Palindromic String Game There are two players $A$, $B$ playing a game. Player $A$ has a string $s$ with him, and player $B$ has string $t$ with him. Both $s$ and $t$ consist only of lower case English letters and are of equal length. $A$ makes the first move, then $B$, then $A$, and so on alternatively. Before the start of the game, the players know the content of both the strings $s$ and $t$.
These players are building one other string $w$ during the game. Initially, the string $w$ is empty. In each move, a player removes any one character from their respective string and adds this character anywhere (at any position) in the string $w$. If at any stage of the game, the string $w$ is of length greater than $1$ and is a palindrome, then the player who made the last move wins.
If even after the game finishes (ie. when both $s$ and $t$ have become empty strings), no one is able to make the string w a palindrome, then player $B$ wins.
My Strategy
If any character ($a-z$) is having a frequency greater than $1$ in string $s$ and it's not present in $t$ so $A$ will win other wise $B$.
Is my approach is correct ? Or is there any other way for $A$ to win ?
 A: I am not sure if i am right but this is my strategy:
If lets assume the characters in string s as a set A and characters in string t as a set B.  
1.If B is a subset of A then A will win
Eg:
aabbe
ab
A ={a,b,e} B={a,b}
Player A will use e at first and then B is forced to use one of characters that A has so A can match it and win.  
2.If A is a subset of B then B will win
Eg:aabb aabbe
This is pretty obvious because whatever A uses B matches it and wins the game    
3.If A and B are equal then B will win
Eg: aabbcc aabbc
Whatever A uses is matched by B and hence B wins.    
4.If A has 2 or more of the same characters that B doesn't have then A will win.
Eg:aabbc cbbe
A will use a at first.
Since B doesn't have a it will try to use one of the other characters and A will match again to form a palindrome.  
5.If A and B are not subsets of each other,then B wins:
s=aabcdef t=abcdgh
A={a,b,c,d,e,f} t={a,b,c,d,g,h}
Obviously A will try to use a character that B doesn't have(e or f),B will also use a character that A doesn't have(g or h).I think in the end B will try to make sure that A doesn't form a palindrome and there by winning.  
Not sure it is right tho.
A: Credit: Anantha proposed a solution without a complete proof. I am just providing the proof that the solution is indeed correct.
We let the characters in string $s$ as a set $S_A$ and characters in string $t$ as a set $S_B$.
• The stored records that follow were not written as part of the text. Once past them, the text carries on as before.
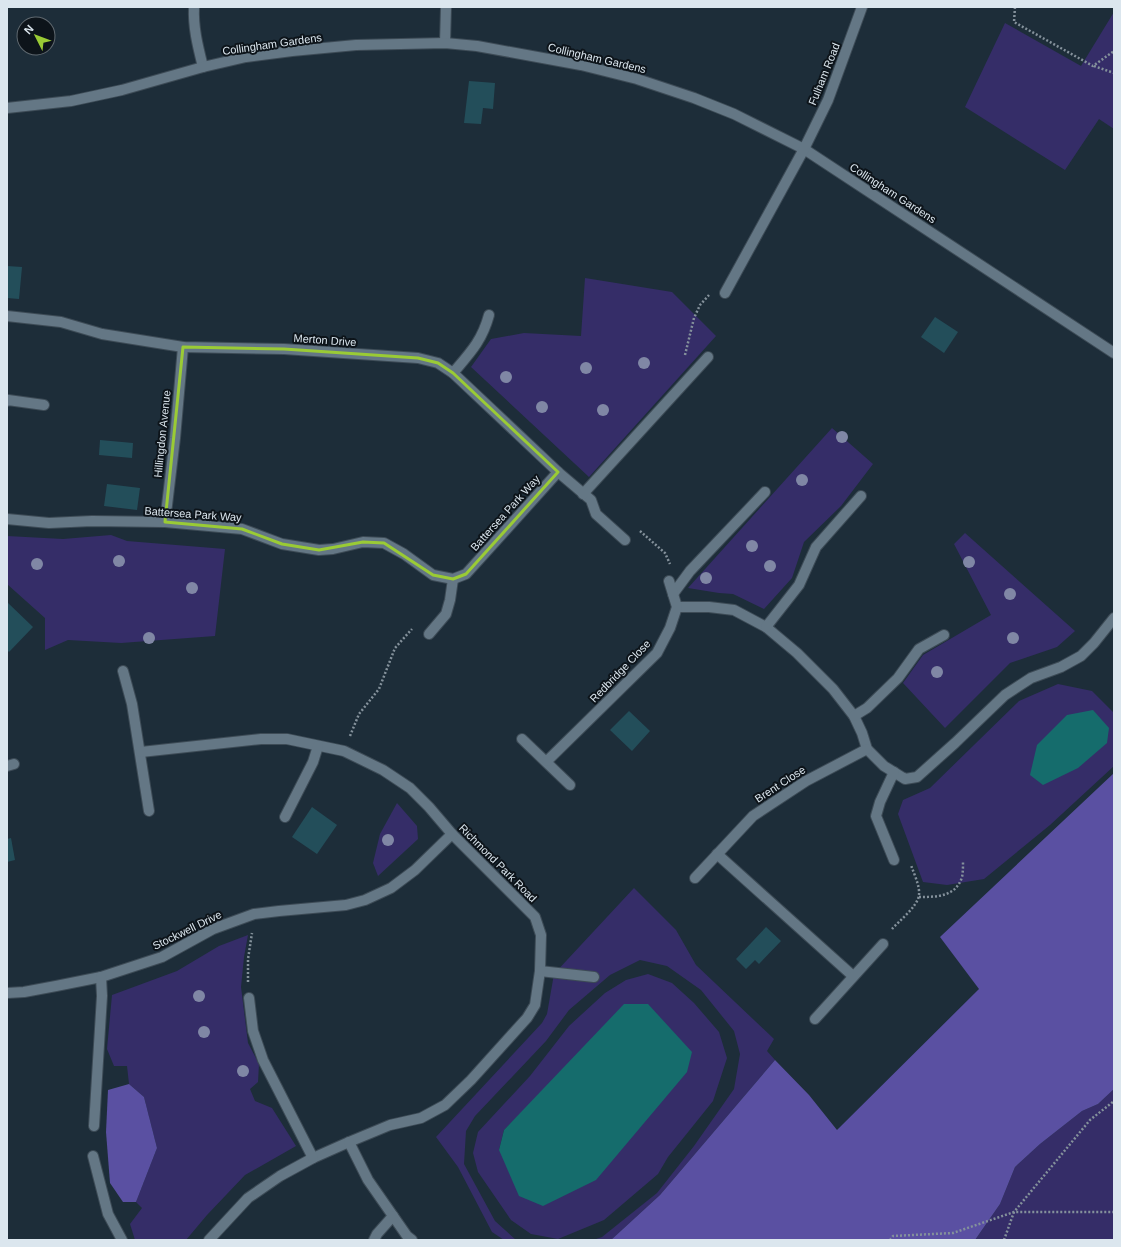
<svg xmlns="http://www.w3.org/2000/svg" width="1121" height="1247" font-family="Arial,sans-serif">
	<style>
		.green { fill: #352d68; fill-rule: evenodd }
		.forest { fill: #5a50a2 }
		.water { fill: #156c6c }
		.building { fill: #234e5a }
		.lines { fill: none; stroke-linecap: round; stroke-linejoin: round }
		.minor-casing { stroke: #3d4b56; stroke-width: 12 }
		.path { stroke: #84919b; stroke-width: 2.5; stroke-dasharray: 2 2; stroke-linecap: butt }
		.minor { stroke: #647785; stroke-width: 10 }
		.tree { fill: #8087a5 }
		.marked { fill: none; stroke: #9acb35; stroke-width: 3; stroke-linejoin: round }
		.labels { text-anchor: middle; stroke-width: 4; stroke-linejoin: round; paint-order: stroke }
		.street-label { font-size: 11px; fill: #dbe6ee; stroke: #0d141a }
	</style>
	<rect width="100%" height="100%" fill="#1d2d39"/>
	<g class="green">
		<polygon points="1114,12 1114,129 1099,119 1065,170 965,107 1005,23 1081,66"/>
		<polygon points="585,278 672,292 716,336 589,477 471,367 491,339 524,333 581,336"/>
		<polygon points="832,428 873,464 841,506 804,542 792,578 764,609 733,594 719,593 688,588"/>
		<polygon points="965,533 1075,631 1057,647 1010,663 945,728 903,683 923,655 991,615 954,544"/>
		<polygon points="111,535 127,541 225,549 215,636 121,643 68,640 45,650 45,618 7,584 7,536 63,539"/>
		<polygon points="1058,684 1092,691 1114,713 1114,766 1050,825 984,879 947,885 923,882 898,814 903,800 930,788 1019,701"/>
		<polygon points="397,803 417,826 418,839 378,876 373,863 380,834"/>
		<polygon points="634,888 676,930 696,965 774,1039 767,1051 775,1060 660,1195 611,1240 593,1240 602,1237 657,1193 694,1146 734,1089 740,1054 734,1031 701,990 667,966 640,960 610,975 569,1010 546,1041 475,1116 466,1131 464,1164 495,1221 516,1240 504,1240 492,1232 458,1167 436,1137 542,1023 547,1014 554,974"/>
		<polygon points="248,935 244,957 241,987 248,1043 259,1064 258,1082 250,1089 255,1101 272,1108 296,1146 245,1175 207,1215 186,1240 135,1240 130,1224 142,1208 136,1202 157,1148 144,1097 129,1084 127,1066 114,1066 107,1049 112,995 177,971 219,946"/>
		<path d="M648,974l24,9 22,20 25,29 8,26 -14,43 -45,56 -10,17 -54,46 -46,19 -27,-5 -20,-14 -33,-48 -5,-19 5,-21 52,-56 39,-50 36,-33 21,-13zM537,1097l-38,53 5,-20z"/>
		<polygon points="1114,1089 1114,1240 975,1240 1000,1204 1015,1167 1040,1144 1082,1111 1098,1104"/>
	</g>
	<g class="forest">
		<polygon points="1114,773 1114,1089 1098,1104 1082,1111 1040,1144 1015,1167 1000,1204 975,1240 611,1240 660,1195 775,1060 809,1095 837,1130 979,989 940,937"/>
		<polygon points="129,1084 144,1097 157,1148 136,1202 123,1202 110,1183 106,1132 108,1090"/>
	</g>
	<g class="water">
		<polygon points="1093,710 1109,728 1107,743 1078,768 1043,785 1030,775 1037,745 1067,715"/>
		<polygon points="624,1004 648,1004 692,1052 687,1072 596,1180 543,1206 519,1196 499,1150 504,1130"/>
	</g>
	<g class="building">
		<polygon points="469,81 495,83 493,109 483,108 481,124 464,123"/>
		<polygon points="7,266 22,267 19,299 7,298"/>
		<polygon points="935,317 958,332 944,353 921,337"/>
		<polygon points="100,440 133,443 132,458 99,455"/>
		<polygon points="107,484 140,488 137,510 104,506"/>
		<polygon points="7,602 33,627 9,652 7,650"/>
		<polygon points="629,711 650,731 632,751 610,730"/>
		<polygon points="312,807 337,825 317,854 292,837"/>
		<polygon points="11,838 15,860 7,862 7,839"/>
		<polygon points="766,927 781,941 759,964 755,960 746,969 736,959"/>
	</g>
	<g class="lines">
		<g class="minor-casing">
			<g id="minor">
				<path d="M194,7c-1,21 4,40 9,60"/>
				<polyline points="445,43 446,7"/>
				<polyline points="7,108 71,101 122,90 203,67 246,57 292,51 356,45 445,43 477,46 581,65 637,79 694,98 734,114 804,149 1114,353"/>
				<polyline points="725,293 804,149 828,100 862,7"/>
				<polyline points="7,316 61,322 102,334 183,347 284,349 418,358 438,363 453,373 558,472 591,500 596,514 625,540"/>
				<path d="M453,373c17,-20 29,-32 36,-58"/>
				<polyline points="7,401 8,400 44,405"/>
				<polyline points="583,494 708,357"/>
				<polyline points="7,519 49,523 92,521 165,522 242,529 282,544 319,550 333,549 363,542 384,543 404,554 433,575 453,579 466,574 558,472"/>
				<polyline points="165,522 175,438 183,347"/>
				<polyline points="673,594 690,571 765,492"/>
				<polyline points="677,607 709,607 734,610 766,627 797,653 833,689 854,716 862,733 867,749 884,766 905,779 917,777 955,743 1005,695 1031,678 1061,667 1081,656 1094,643 1114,618"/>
				<polyline points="766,627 799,585 816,547 861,496"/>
				<polyline points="429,634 446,614 450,600 453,579"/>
				<polyline points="123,671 132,704 149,811"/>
				<polyline points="854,716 867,708 898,678 919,649 944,635"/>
				<polyline points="522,739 570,785"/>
				<polyline points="141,752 261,739 287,739 344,751 383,770 410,788 429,807 452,834 535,917 541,935 540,971 535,1005 527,1018 471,1080 445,1105 421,1118 390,1125 349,1142 313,1158 280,1176 248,1198 209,1240"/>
				<polyline points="547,761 657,653 670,628 677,607 669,581"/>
				<polyline points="7,766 14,764"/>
				<polyline points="285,817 313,762 318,746"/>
				<polyline points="717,854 853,976"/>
				<polyline points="894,860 876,816 880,802 894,772"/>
				<polyline points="695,878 753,816 806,781 867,749"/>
				<polyline points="540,971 594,977"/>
				<polyline points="7,993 24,992 56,986 101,977 162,957 213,929 254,914 279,911 346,905 365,900 391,888 415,870 452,834"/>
				<polyline points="249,998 253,1031 263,1060 313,1158"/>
				<polyline points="815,1019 883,944"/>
				<polyline points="94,1126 102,996 101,977"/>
				<polyline points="349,1142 368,1180 407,1236 412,1240"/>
				<polyline points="93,1156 108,1214 122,1240"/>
				<polyline points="374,1240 377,1234 393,1216"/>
			</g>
		</g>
		<g class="path">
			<polyline points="1015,7 1014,22 1093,66 1114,51"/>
			<polyline points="1094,66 1114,73"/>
			<polyline points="685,355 694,318 700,305 709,295"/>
			<polyline points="640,531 665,553 670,564"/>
			<polyline points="350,736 359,714 379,689 395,648 412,629"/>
			<path d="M919,897c17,0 37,0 43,-20 1,-4 1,-11 1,-16"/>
			<path d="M892,929c7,-8 26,-23 27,-34 1,-9 -5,-21 -8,-30"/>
			<polyline points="248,982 248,959 252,933"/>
			<polyline points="890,1240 893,1236 953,1233 1014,1212 1090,1120 1114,1101"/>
			<polyline points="1004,1240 1014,1212 1114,1212"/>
		</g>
		<use href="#minor" class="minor"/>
	</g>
	<g class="tree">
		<circle cx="644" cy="363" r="6"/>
		<circle cx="586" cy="368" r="6"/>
		<circle cx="506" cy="377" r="6"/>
		<circle cx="542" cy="407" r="6"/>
		<circle cx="603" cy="410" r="6"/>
		<circle cx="842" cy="437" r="6"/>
		<circle cx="802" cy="480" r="6"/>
		<circle cx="752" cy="546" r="6"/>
		<circle cx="119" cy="561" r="6"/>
		<circle cx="969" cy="562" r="6"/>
		<circle cx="37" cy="564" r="6"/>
		<circle cx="770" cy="566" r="6"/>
		<circle cx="706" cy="578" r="6"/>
		<circle cx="192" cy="588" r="6"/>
		<circle cx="1010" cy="594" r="6"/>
		<circle cx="149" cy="638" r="6"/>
		<circle cx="1013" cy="638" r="6"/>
		<circle cx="937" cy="672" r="6"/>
		<circle cx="388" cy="840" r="6"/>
		<circle cx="199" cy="996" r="6"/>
		<circle cx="204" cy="1032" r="6"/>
		<circle cx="243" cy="1071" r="6"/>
	</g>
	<path class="marked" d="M183,347l101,2 134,9 20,5 15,10 105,99 -92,102 -13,5 -20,-4 -49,-32 -21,-1 -44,8 -37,-6 -40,-15 -77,-7z"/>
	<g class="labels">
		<g class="street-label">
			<text transform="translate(272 44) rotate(-8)" y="4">Collingham Gardens</text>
			<text transform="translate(597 58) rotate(13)" y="4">Collingham Gardens</text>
			<text transform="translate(824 74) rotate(-68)" y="4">Fulham Road</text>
			<text transform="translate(893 193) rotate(33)" y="4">Collingham Gardens</text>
			<text transform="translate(325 340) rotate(4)" y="4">Merton Drive</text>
			<text transform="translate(162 434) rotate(-84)" y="4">Hillingdon Avenue</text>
			<text transform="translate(505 513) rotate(-48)" y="4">Battersea Park Way</text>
			<text transform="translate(193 514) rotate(4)" y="4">Battersea Park Way</text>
			<text transform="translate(620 671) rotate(-46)" y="4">Redbridge Close</text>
			<text transform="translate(780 784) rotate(-33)" y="4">Brent Close</text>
			<text transform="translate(498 863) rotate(45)" y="4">Richmond Park Road</text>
			<text transform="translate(187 930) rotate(-26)" y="4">Stockwell Drive</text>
		</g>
	</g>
	<rect width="1121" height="1247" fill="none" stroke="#dbe6ee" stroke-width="16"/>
	<g transform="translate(36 36) rotate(312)"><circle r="19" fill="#0d141a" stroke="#5f686f"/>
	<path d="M0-3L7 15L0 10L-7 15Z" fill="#9acb35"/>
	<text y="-6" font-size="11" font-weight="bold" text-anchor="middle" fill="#dbe6ee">N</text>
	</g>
</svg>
Claim: If $S_B \subsetneq S_A$ or if player $A$ contains at least $2$ letters that $B$ does not have , then player $A$ wins. Otherwise player $B$ wins.
Proof:
Case $1$: If $S_B \subsetneq S_A$. Player $A$ would first use the letter that player $B$ doesn't have. Hence player $B$ can't form a palindrome during his turn. Player $A$ would then place whatever that player $B$ placed to end the game.
Case $2$: If player $A$ contains $2$ letters that player $B$ does not have. Player $A$ would use one such letter in his first move and player $B$ can't form a palindrome as he doesn't have this letter. Player $A$ then end the game by placing the same letter that he used in his first move.
Case $3$: If $S_A \subseteq S_B$. Whatever that player $A$ place, player $B$ just have to copy that to end the game.
Case $4$: If none of the above occur, we claim that player $B$ would win. During player $A$'s first move, he will use a letter that player $B$ doesn't have. Let's call this letter $l_A$. During player $B$'s first move, player $B$ will also use a letter that player $A$ doesn't have, call it $l_B$. Since case $2$ didn't happen, there is only one such copy of $l_A$. If player $A$ were to win the game, he has to form a palindrome of odd length, hence he has to place $l_A$ in the middle of the palindrome. However, he doesn't have $l_B$ which is necessary to form a palindrome. Hence there is no way for $A$ to win the game under this case.
Remark: OP's strategy left out case $1$.